La furia di Jolina e la stasi della Politica, Mazza: “Non è fatalità. È ontologia dell’abbandono”
Dove manca la prevenzione, l’alluvione è solo l’epilogo
Mercoledì 18 marzo 2026
L’ennesima ferita al cuore dello Jonio conferma l’immobilismo istituzionale che da decenni grava su questo territorio. Non è il maltempo, né la retorica della “bomba d’acqua”, né tantomeno la categoria della fatalità a spiegare ciò che è accaduto. L’evento che ha travolto l’area compresa tra Mirto-Crosia e Corigliano-Rossano non rappresenta un’anomalia: è la riproposizione di un disastro ampiamente prevedibile. Un rito ciclico di un’area geografica lasciata al proprio destino.
Come già accaduto con l’esondazione del Crati, anche il ciclone Jolina diventa oggi testimone di una realtà inoppugnabile. In questo quadrante della Calabria, il fango è ormai l’unica evidenza tangibile di una gestione del territorio che non conosce la prevenzione. Solo la reazione tardiva. Solo l’affanno postumo.
La sedimentazione dell’incuria: alvei in regressione
Il problema non risiede nell’eccezionalità dell’evento meteorico, bensì in un processo di incuria stratificato per decenni. Gli alvei fluviali — che dovrebbero garantire il regolare deflusso idraulico verso il mare — sono stati lasciati evolvere in giungle impenetrabili, trasformati in ricettacoli di inerzia amministrativa. La mancata manutenzione non è una semplice omissione tecnica: è una linea di condotta. Una scelta reiterata che ha prodotto l’abbandono sistemico del territorio.

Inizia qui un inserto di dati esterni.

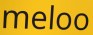
melooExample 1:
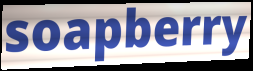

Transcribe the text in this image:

soapberry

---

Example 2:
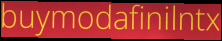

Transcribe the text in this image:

buymodafinilntx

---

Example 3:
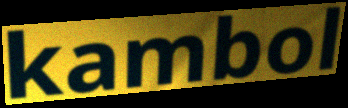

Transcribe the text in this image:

kambol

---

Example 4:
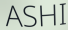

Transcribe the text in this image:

ASHI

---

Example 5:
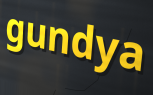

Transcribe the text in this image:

gundyaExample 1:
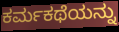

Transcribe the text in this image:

ಕರ್ಮಕಥೆಯನ್ನು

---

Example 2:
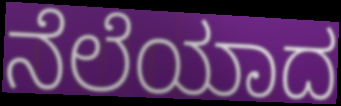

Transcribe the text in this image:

ನೆಲೆಯಾದ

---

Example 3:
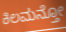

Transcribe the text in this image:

ಕಿಲಮನ್ತೋ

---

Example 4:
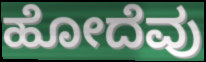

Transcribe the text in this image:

ಹೋದೆವು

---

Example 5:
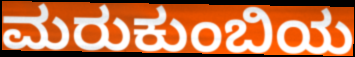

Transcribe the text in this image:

ಮರುಕುಂಬಿಯ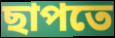
ছাপতে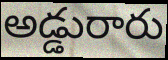
అడ్డురారు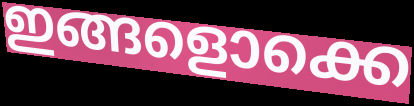
ഇങ്ങളൊക്കെ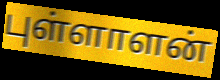
புள்ளாளன்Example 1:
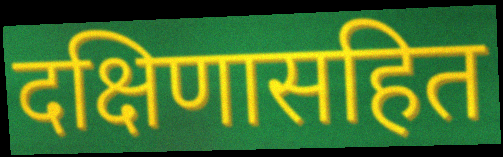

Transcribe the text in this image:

दक्षिणासहित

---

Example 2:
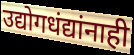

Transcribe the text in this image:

उद्योगधंद्यांनाही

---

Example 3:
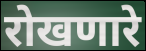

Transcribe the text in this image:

रोखणारे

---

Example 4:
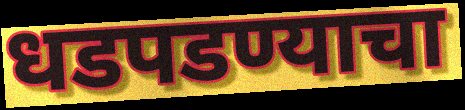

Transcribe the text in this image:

धडपडण्याचा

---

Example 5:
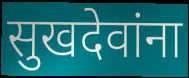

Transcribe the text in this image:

सुखदेवांना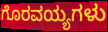
ಗೊರವಯ್ಯಗಳು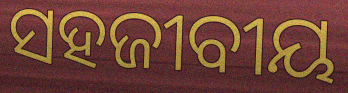
ସହଜୀବୀୟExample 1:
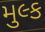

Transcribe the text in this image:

મુલ્ક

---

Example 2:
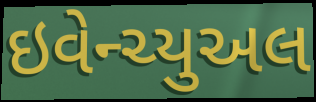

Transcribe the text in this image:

ઇવેન્ચ્યુઅલ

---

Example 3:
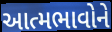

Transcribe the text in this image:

આત્મભાવોને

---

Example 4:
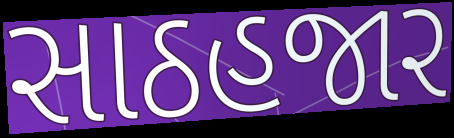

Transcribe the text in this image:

સાઠહજાર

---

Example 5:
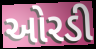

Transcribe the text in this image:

ઓરડીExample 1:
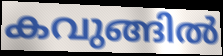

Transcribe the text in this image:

കവുങ്ങിൽ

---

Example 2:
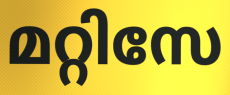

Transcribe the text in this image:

മറ്റിസേ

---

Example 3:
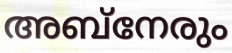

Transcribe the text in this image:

അബ്നേരും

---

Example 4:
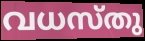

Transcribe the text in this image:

വധസ്തു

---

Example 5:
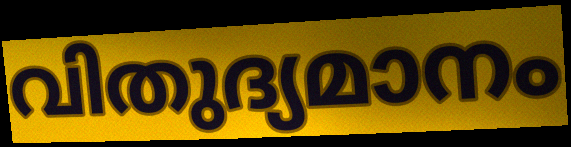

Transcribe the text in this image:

വിതുദ്യമാനം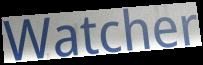
WatcherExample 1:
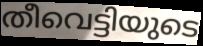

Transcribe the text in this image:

തീവെട്ടിയുടെ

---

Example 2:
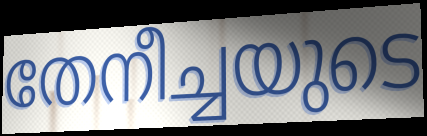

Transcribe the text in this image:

തേനീച്ചയുടെ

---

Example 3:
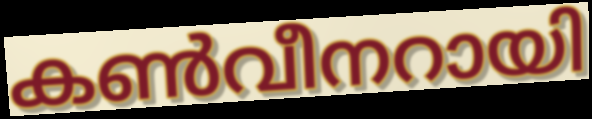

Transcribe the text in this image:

കൺവീനറായി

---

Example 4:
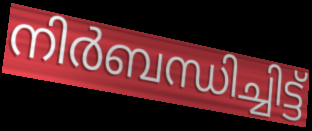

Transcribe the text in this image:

നിർബന്ധിച്ചിട്ട്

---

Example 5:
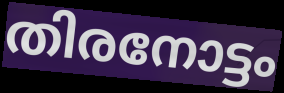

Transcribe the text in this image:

തിരനോട്ടംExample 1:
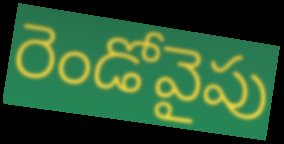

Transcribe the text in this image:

రెండోవైపు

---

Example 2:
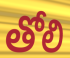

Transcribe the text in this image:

తోలి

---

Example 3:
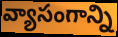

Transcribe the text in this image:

వ్యాసంగాన్ని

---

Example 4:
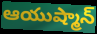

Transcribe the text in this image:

ఆయుష్మాన్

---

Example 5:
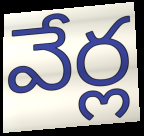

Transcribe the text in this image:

వేర్ల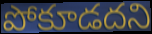
పోకూడదనిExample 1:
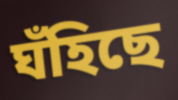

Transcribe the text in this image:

ঘঁহিছে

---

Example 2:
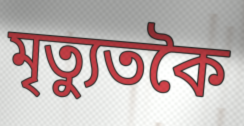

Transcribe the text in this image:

মৃত্যুতকৈ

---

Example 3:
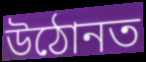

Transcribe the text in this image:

উঠোনত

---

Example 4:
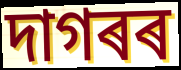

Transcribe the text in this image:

দাগৰৰ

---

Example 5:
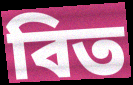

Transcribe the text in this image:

বিতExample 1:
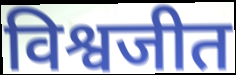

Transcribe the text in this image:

विश्वजीत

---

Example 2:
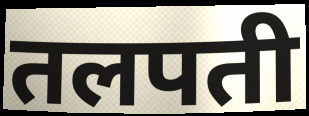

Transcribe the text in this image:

तलपती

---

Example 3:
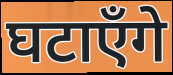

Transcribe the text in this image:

घटाएँगे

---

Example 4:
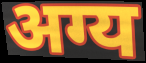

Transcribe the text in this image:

अग्य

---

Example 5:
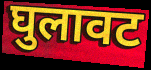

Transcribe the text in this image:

घुलावटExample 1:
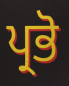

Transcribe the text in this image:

ਪ੍ਰਭੋ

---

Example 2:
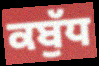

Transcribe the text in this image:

ਕਬੁੱਧ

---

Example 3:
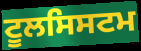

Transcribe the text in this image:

ਟੂਲਸਿਸਟਮ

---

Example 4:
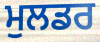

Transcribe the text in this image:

ਮੁਲਡਰ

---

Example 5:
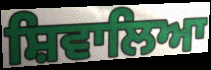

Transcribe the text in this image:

ਸ਼ਿਵਾਲਿਆ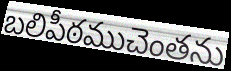
బలిపీఠముచెంతను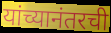
यांच्यानंतरचीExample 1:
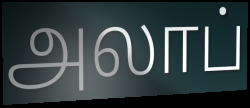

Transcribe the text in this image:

அலாப்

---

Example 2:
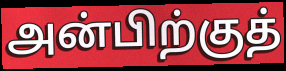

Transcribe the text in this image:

அன்பிற்குத்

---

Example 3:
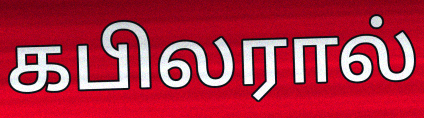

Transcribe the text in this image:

கபிலரால்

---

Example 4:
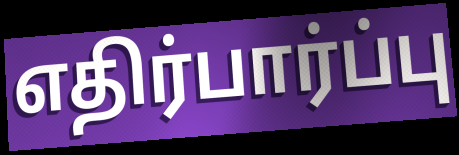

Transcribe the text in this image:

எதிர்பார்ப்பு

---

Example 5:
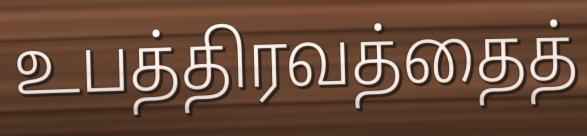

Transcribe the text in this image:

உபத்திரவத்தைத்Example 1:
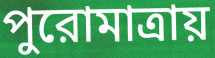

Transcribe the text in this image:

পুরোমাত্রায়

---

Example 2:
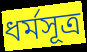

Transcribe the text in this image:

ধর্মসূত্র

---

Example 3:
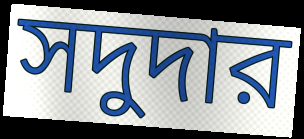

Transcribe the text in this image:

সদুদার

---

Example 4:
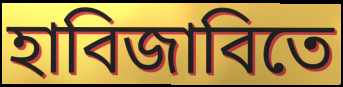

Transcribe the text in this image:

হাবিজাবিতে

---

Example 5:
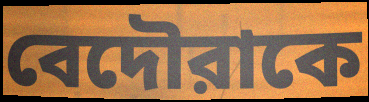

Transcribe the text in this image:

L’esondazione dei corsi d’acqua è il frame finale di una pellicola già vista. Un trailer di ciò che accadrà ancora se non si interviene sulla “geografia invertita”: un paradosso geomorfologico in cui il letto dei fiumi ha superato le quote dei terreni circostanti. Tale innalzamento, causato da sedimenti mai rimossi, ha mutato la natura stessa delle aste fluviali. I fiumi non scorrono più protetti nel ventre della terra: incombono su di essa come entità pensili, sospesi tra argini che non difendono più. Quando la capacità di ricezione si esaurisce, la legge di gravità compie il resto. La massa d’acqua e detriti si riversa sulle case, sulle aziende, sulle comunità: le utilizza come vasche d’espansione. Non è caso. Non è ineluttabilità. È la sintesi rigorosa e spietata di un’implacabile conseguenza meccanica: l’esito fisico dell’incuria sedimentata.
Analisi di un fallimento: tra inerzia e frammentazione
Le Classi Dirigenti hanno subordinato la sicurezza idrogeologica alla logica dell’emergenza, preferendo la gestione del danno alla sua evitabilità. La ritualità della “conta dei danni” e le passerelle istituzionali post-evento non possono più sostituire la pianificazione ordinaria e strutturale. Il dissesto idrogeologico resta un capitolo evocato nei programmi, ma inattuato nei fatti. Si dissolve nei corridoi di una burocrazia che percepisce lo Jonio come terra di confine; come un lembo remoto. Quasi un’appendice trascurabile e — pertanto — sacrificabile senza rimorsi. A ciò si aggiunge un rimbalzo di competenze tra Enti locali, Consorzi di bonifica e Regione che ha prodotto un vuoto decisionale profondo. In questo vuoto — cancellando differenze e confini — il fango è diventato l’unico elemento unificatore dell’Arco Jonico.
Non è solo una crisi ambientale: è una decrescita forzata che compromette l’economia dell’intero comprensorio e ne mortifica le prospettive di sviluppo. La civiltà jonica merita una risposta tecnica definitiva, capace di superare — una volta per tutte — questo paradigma del pantano.
L’imperativo del riscatto: oltre la rassegnazione del fango
Siamo giunti a un punto di non ritorno che impone il superamento della pura testimonianza. Non è più tollerabile che il destino della Sibaritide e dell’intera area jonica resti ostaggio di una negligenza che ha i tratti dell’omissione sistematica. Reclamare la messa in sicurezza dei bacini idrici non è una richiesta di assistenza: è un atto di cittadinanza. Un diritto elementare per un territorio che ha già pagato un tributo altissimo all’indifferenza.
La popolazione jonica non può e non deve rassegnarsi a essere sommersa dal fango dell’incuria. Serve una mobilitazione delle coscienze che costringa le Istituzioni a invertire la rotta. La terra non perdona il vuoto della Politica, e il fango di oggi è il sedimento di una responsabilità non esercitata.
È tempo di riappropriarci della nostra geografia, prima che la prossima onda di piena o l’intensa attività pluviometrica cancellino definitivamente il futuro di questa terra.